Tout savoir sur la réforme de la formation professionnelle



Spécialiste en droit de la formation, Anne Grillot est chargée d’études juridiques à Centre Inffo, et a apporté une grande contribution à la rédaction des contenus du site http://www.moncompteformation.gouv.fr/.

Elle nous livre les grandes lignes de la nouvelle réforme de la formation professionnelle, votée en mars 2014, et entrée en vigueur le 1er janvier 2015.


Pouvez-vous nous expliquer les grandes lignes de la réforme de la formation professionnelle ?

Un financement de la formation remanié

Anne Grillot - La réforme de la formation professionnelle, votée le 5 mars 2014 dont la plupart des dispositions sont applicables depuis le 1er janvier 2015, propose une économie de la formation professionnelle complètement différente de ce qu’on a connu jusqu’à présent. Tout d’abord, l’instauration d’une contribution unique : 1%* de la masse salariale pour toutes les entreprises de 10 salariés et plus.

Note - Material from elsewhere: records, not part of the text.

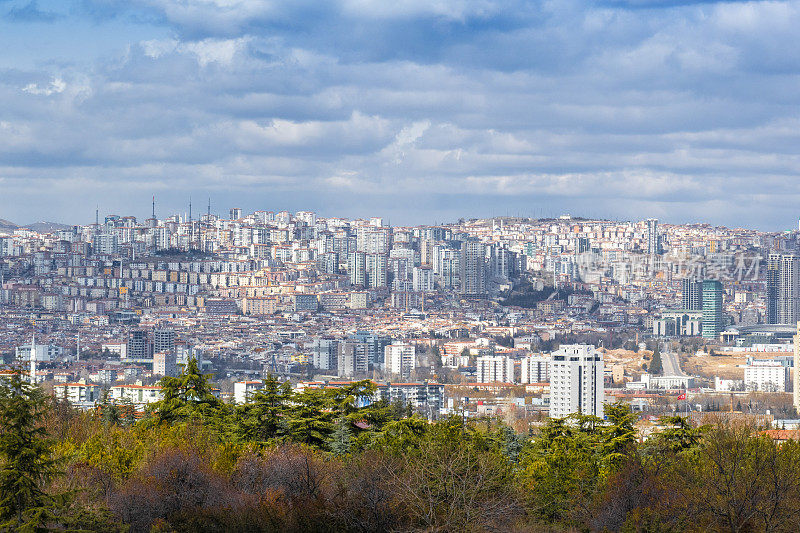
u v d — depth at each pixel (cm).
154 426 17575
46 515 11519
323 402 17738
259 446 16475
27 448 11506
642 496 13012
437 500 11844
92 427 18000
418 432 16688
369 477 12394
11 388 11744
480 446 14938
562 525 13275
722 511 12206
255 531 12119
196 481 13525
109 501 13050
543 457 16288
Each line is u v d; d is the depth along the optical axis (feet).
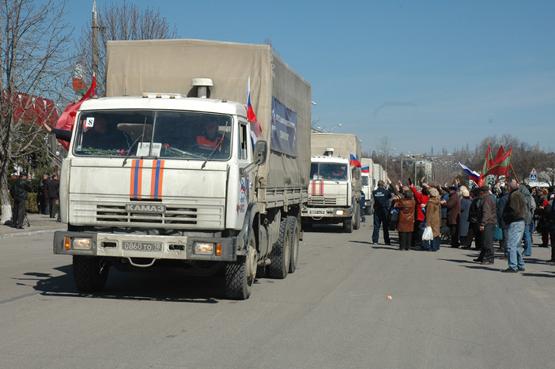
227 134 32.09
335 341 25.94
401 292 38.96
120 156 31.81
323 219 92.79
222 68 38.09
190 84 37.93
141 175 31.22
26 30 78.43
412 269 51.16
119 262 34.06
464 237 73.41
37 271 44.16
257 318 29.89
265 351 23.90
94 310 30.60
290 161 47.01
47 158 105.29
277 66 41.27
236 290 33.99
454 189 74.64
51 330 26.14
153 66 38.14
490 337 27.66
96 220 31.42
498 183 90.27
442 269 51.72
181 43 38.06
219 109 32.48
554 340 27.40
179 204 31.09
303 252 63.67
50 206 97.04
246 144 34.12
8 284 38.22
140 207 31.17
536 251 72.18
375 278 45.06
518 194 50.83
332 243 75.25
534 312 33.73
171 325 27.78
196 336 25.86
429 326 29.45
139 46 38.19
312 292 38.14
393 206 76.95
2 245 63.26
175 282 40.73
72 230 32.45
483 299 37.32
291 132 47.14
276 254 43.45
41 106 83.30
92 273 34.53
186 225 31.09
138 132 32.24
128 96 35.55
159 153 31.76
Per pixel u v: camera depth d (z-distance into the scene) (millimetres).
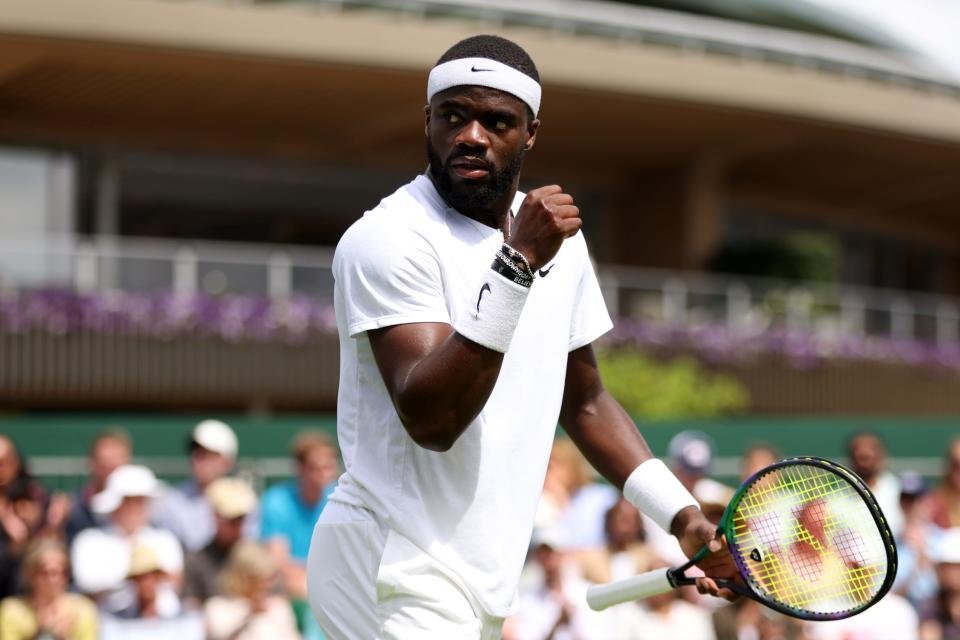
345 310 9188
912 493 27828
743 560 9750
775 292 67000
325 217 71188
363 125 66375
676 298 63250
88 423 37719
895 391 67938
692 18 66250
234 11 54656
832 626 24156
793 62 68688
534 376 9375
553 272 9500
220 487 24016
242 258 54438
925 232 97562
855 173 81500
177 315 52406
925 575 26906
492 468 9242
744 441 46188
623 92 63062
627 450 10242
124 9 52938
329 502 9734
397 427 9242
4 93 59500
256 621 22141
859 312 68438
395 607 9203
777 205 85438
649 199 79250
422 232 9055
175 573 23219
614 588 10242
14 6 51562
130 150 66062
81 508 25062
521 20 61562
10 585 23594
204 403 56062
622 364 54312
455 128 9039
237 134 67188
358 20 56719
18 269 51500
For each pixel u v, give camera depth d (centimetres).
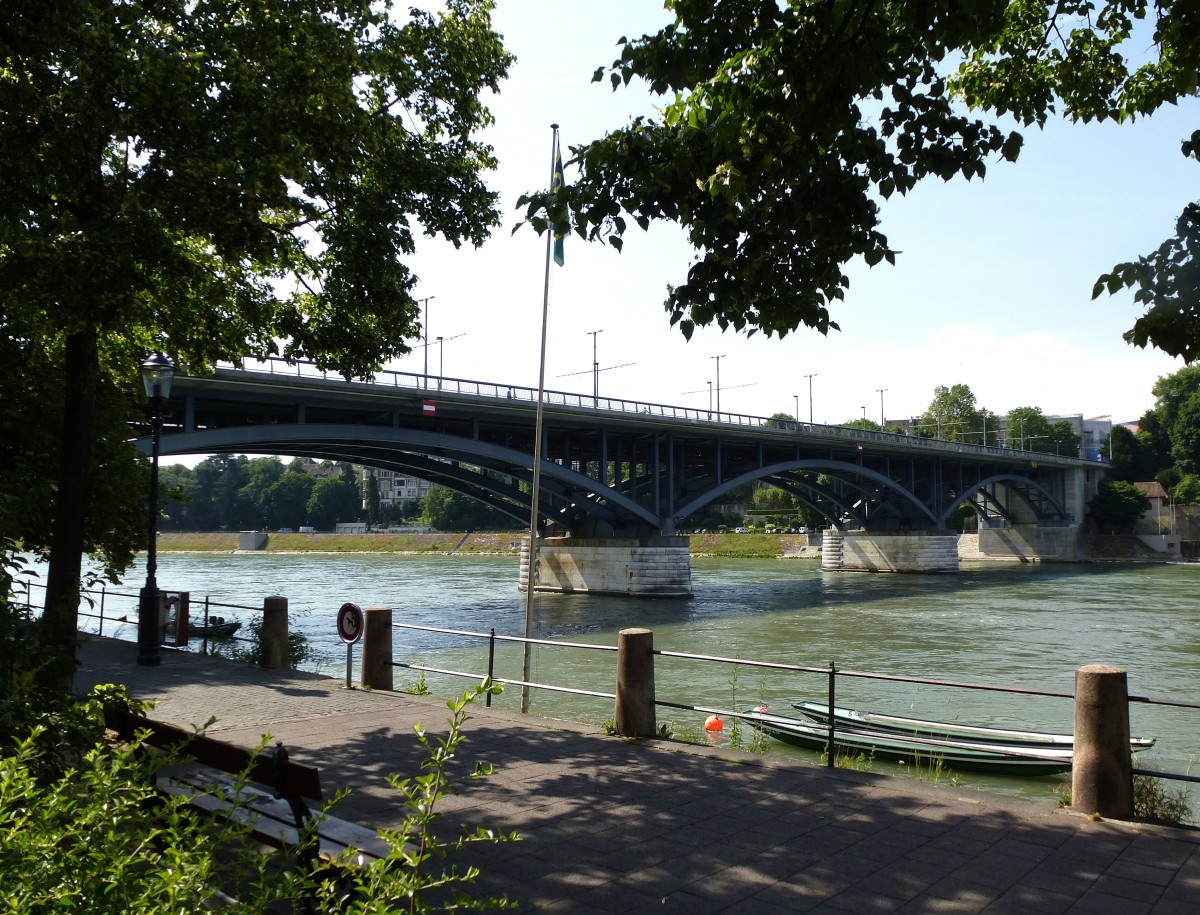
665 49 708
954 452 8244
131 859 298
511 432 5025
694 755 851
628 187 714
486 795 723
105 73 914
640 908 511
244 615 3831
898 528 8306
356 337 1387
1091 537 11144
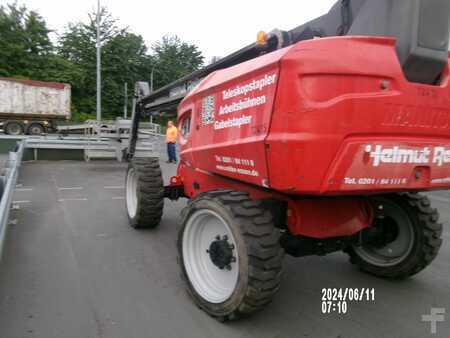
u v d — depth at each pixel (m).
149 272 4.02
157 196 5.26
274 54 2.60
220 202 2.92
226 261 2.99
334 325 3.05
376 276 4.03
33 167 12.59
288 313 3.22
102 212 6.64
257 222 2.73
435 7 2.58
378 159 2.50
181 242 3.37
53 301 3.34
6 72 41.84
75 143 14.23
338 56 2.36
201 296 3.18
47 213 6.50
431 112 2.64
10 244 4.83
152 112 7.22
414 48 2.54
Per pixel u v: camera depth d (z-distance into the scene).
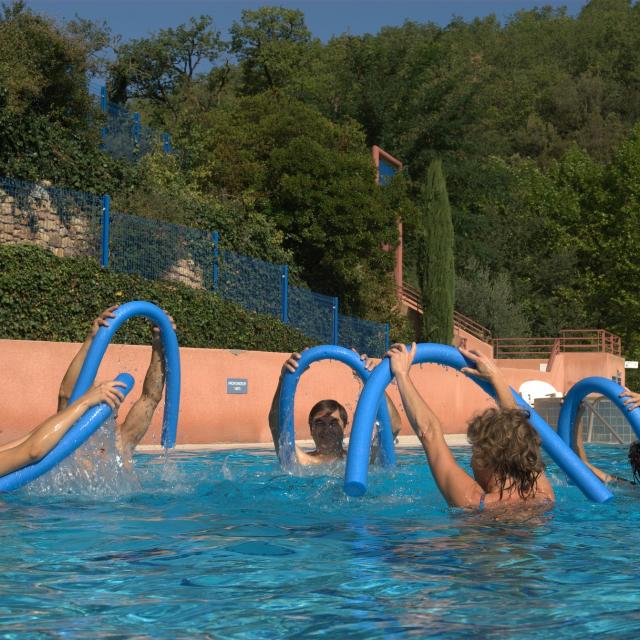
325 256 24.92
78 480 5.02
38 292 13.95
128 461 5.27
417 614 2.35
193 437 13.61
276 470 6.77
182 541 3.49
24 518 4.07
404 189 26.33
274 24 52.28
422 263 30.55
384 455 6.47
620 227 43.59
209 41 50.44
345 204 24.45
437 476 4.24
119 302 15.20
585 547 3.34
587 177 46.31
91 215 15.28
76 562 3.05
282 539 3.53
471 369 4.69
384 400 6.45
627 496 4.83
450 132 43.22
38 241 15.38
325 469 6.43
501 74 81.81
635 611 2.38
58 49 19.23
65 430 4.35
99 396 4.51
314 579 2.77
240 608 2.41
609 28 97.19
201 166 25.83
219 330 16.89
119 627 2.22
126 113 22.27
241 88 52.50
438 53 44.88
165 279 16.31
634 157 44.94
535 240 43.62
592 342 36.53
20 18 19.09
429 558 3.11
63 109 19.48
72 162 17.75
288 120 27.36
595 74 90.31
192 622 2.27
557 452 4.74
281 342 18.58
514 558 3.12
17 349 11.72
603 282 42.00
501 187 44.50
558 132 77.50
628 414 5.18
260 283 18.50
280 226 24.88
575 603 2.47
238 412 14.32
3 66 17.81
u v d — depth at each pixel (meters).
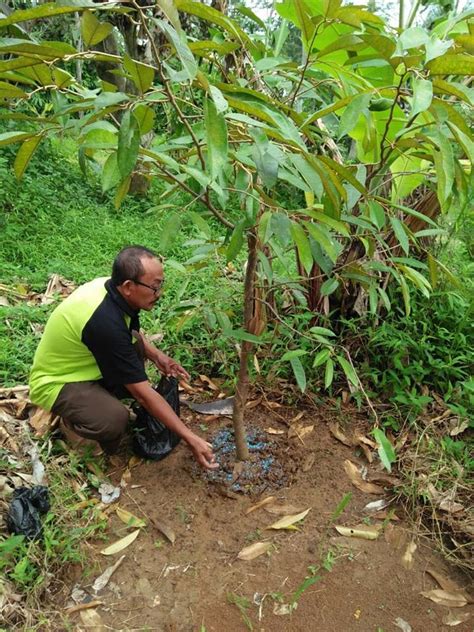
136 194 5.93
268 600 1.80
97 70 5.00
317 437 2.53
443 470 2.25
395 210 2.54
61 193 5.31
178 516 2.11
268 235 1.37
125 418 2.26
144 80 1.09
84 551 1.92
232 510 2.14
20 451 2.26
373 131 1.48
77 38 5.97
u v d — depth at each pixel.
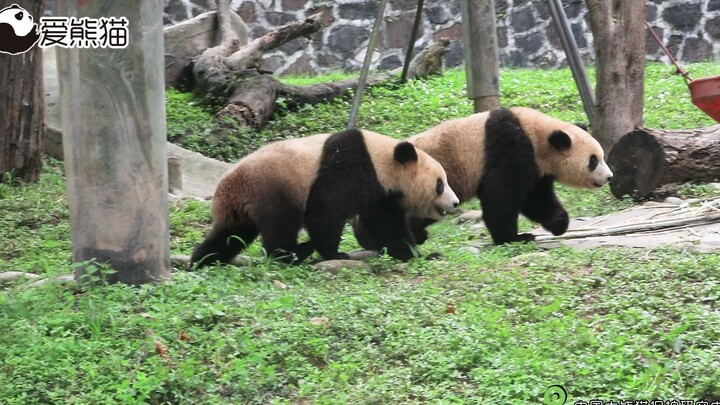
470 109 23.09
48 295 9.95
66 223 14.88
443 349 8.69
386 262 11.88
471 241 14.27
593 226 14.37
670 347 8.48
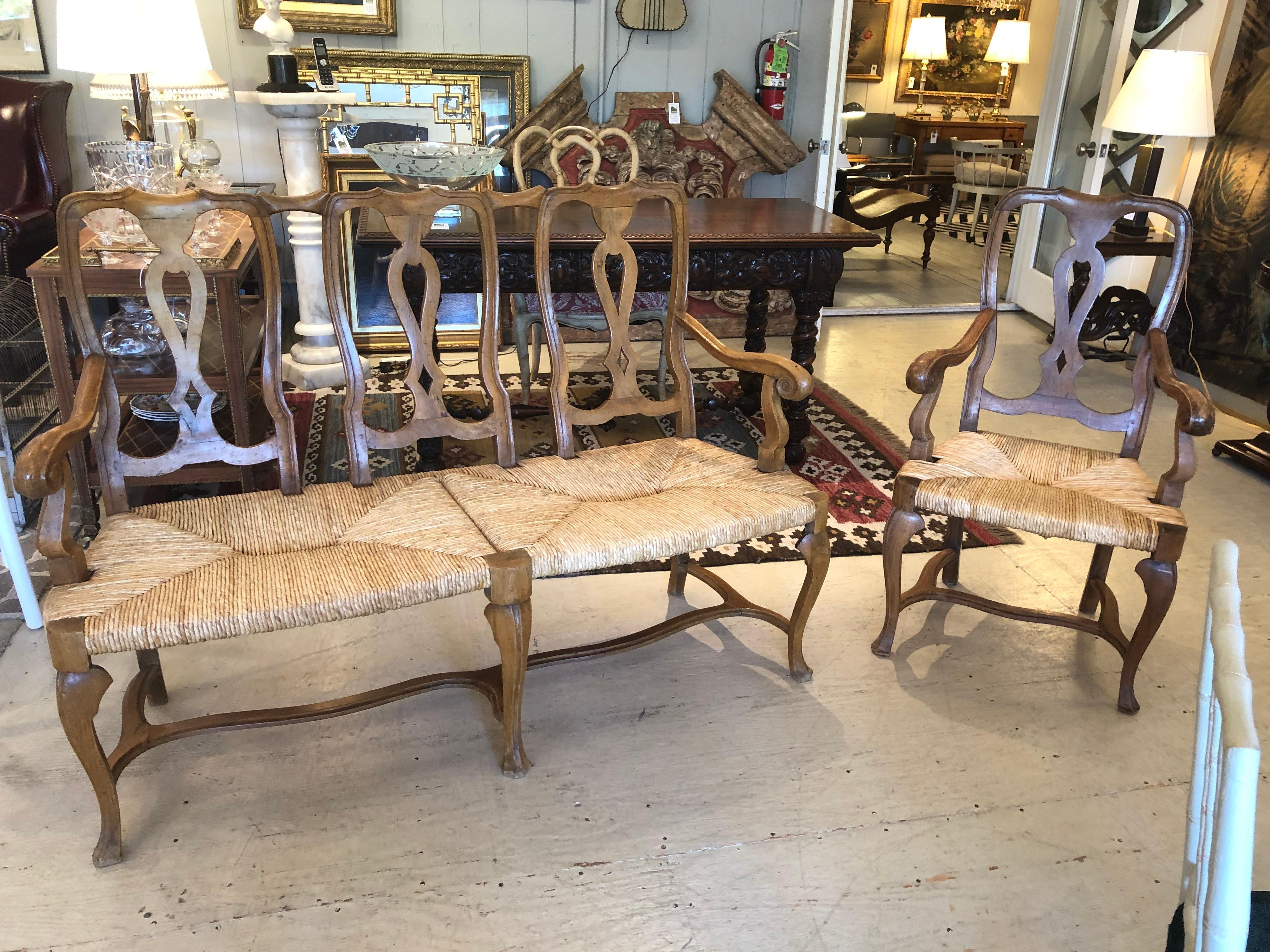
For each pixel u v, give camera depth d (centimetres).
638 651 220
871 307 525
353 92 404
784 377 196
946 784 181
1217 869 69
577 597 241
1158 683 214
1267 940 100
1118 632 206
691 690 207
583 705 201
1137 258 458
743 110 447
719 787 179
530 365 387
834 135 458
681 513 185
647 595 243
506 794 176
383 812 171
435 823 169
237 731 191
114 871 157
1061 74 482
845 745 191
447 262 273
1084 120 476
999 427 366
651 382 387
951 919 152
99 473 208
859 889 157
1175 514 192
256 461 190
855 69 850
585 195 205
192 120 324
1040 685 212
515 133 420
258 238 182
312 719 177
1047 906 155
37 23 373
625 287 214
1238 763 67
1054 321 464
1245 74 387
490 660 215
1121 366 443
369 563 165
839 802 176
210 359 263
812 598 202
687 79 451
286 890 154
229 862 159
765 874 160
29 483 143
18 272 333
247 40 395
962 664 219
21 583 215
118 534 173
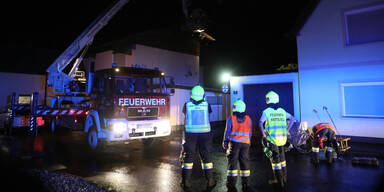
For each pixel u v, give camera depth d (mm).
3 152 7086
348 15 9305
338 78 9211
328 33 9477
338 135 9078
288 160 6336
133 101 7133
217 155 7082
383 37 8672
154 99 7586
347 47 9094
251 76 11250
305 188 4199
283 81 10484
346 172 5160
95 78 7820
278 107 4363
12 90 16156
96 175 4988
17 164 5695
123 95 6953
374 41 8766
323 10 9602
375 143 8438
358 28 9117
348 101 9055
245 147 4203
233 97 11633
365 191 4027
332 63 9352
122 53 13445
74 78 12453
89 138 7715
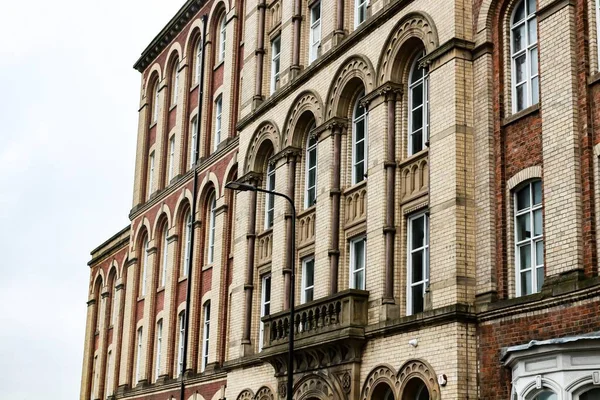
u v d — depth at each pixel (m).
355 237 27.03
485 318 21.28
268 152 32.91
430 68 23.81
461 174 22.39
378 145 25.70
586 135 19.38
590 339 17.34
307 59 31.45
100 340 52.16
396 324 23.42
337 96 28.19
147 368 42.53
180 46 44.88
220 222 37.06
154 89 48.62
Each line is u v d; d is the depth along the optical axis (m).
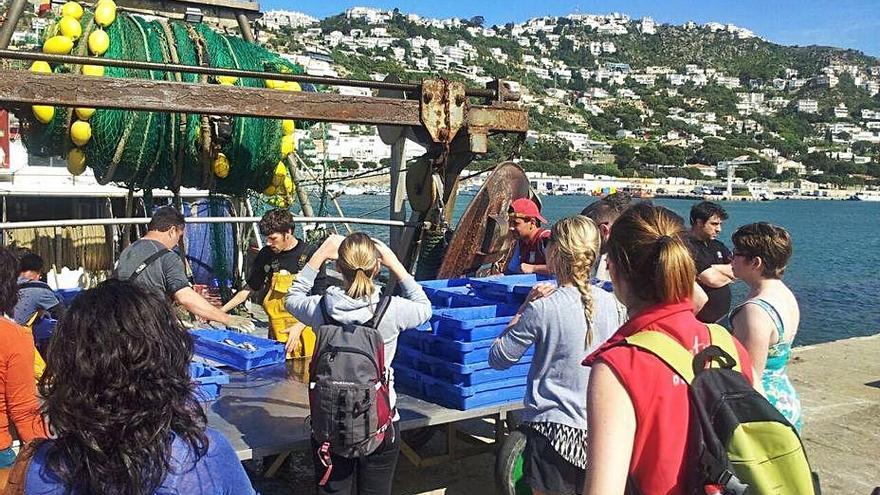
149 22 7.08
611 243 2.36
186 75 6.86
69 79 5.23
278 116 5.88
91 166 6.77
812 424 7.02
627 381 2.10
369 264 3.84
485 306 5.21
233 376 5.50
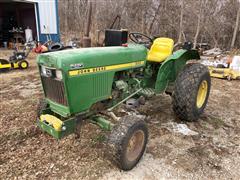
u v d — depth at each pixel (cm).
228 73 643
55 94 259
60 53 247
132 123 251
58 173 256
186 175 256
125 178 250
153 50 378
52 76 245
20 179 246
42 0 1412
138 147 270
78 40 1417
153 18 1794
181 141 321
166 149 303
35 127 350
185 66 379
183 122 376
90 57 254
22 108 423
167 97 489
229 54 1097
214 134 341
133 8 1855
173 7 1709
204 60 806
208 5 1499
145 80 370
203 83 372
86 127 350
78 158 281
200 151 299
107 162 275
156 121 378
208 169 266
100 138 321
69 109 246
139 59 327
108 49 286
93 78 261
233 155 292
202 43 1467
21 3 1639
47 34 1488
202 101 384
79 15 2280
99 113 301
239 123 377
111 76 284
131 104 331
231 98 492
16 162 272
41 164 270
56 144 309
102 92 278
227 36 1548
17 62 800
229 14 1577
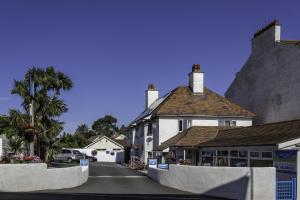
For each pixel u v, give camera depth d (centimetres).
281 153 1884
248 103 4131
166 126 4275
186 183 2256
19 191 2058
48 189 2195
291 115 3344
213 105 4356
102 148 8519
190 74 4653
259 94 3894
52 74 3512
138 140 5184
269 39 3716
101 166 4981
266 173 1825
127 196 1947
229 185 1947
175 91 4609
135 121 5547
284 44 3475
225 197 1961
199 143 3394
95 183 2627
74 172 2412
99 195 1950
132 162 4659
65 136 3625
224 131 3519
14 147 3362
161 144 4172
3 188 2036
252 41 4047
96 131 14262
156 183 2703
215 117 4253
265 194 1823
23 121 3388
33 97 3450
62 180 2289
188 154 3553
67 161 5941
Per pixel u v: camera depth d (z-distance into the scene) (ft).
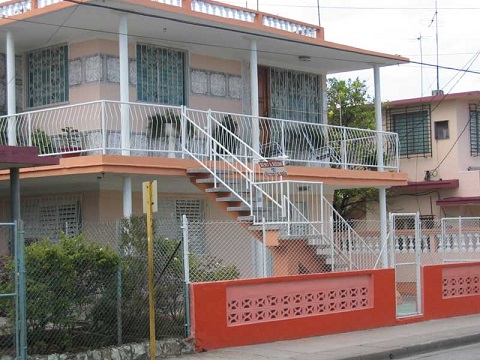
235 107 71.51
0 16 61.93
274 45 67.77
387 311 53.42
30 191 64.80
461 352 45.91
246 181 56.24
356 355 42.06
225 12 63.67
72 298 38.83
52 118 63.41
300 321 47.78
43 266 37.86
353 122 107.04
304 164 73.26
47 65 65.05
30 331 37.86
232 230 57.36
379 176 71.77
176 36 63.98
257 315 45.78
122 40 55.42
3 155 42.78
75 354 37.78
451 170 99.30
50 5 55.57
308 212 71.46
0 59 66.18
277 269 53.98
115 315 40.40
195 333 42.63
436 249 71.41
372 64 76.54
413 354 45.27
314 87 79.20
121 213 62.08
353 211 103.35
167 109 64.34
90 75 62.23
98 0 53.42
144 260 42.01
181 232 43.80
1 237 53.47
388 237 58.95
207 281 45.16
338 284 50.60
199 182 56.39
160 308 42.47
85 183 60.23
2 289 37.29
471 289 60.64
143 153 62.49
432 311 56.95
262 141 73.10
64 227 61.93
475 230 70.38
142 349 40.16
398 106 103.86
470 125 100.48
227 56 71.20
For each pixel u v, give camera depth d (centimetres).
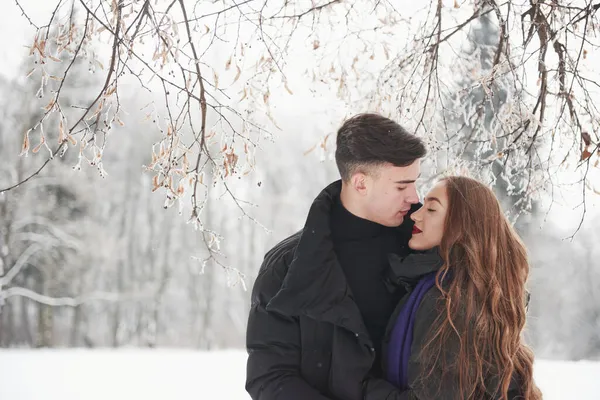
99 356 1193
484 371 205
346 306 213
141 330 2995
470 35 358
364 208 226
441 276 211
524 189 338
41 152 2006
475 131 348
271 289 225
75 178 2081
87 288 2444
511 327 213
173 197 265
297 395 211
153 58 263
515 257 223
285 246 235
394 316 217
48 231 2236
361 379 212
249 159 270
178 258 2955
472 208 219
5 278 2162
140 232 2922
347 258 227
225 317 3161
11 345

Pour les entreprises de moins de 10 salariés, un taux moindre a été maintenu à 0,55 % de la masse salariale.

Le grand bouleversement, l’absence de financement du plan de formation dans les entreprises de 300 salariés et plus par l’obligation fiscale – le fameux 0,9 %. Les entreprises sont alors amenées, en responsabilité, à effectuer un financement direct sur leurs frais généraux des dépenses du plan de formation.

Parallèlement à cela, les partenaires sociaux et le législateur ont maintenu l’obligation de former des employeurs : adapter les salariés au poste de travail, assurer le maintien dans l’emploi et veiller au développement de leurs compétences.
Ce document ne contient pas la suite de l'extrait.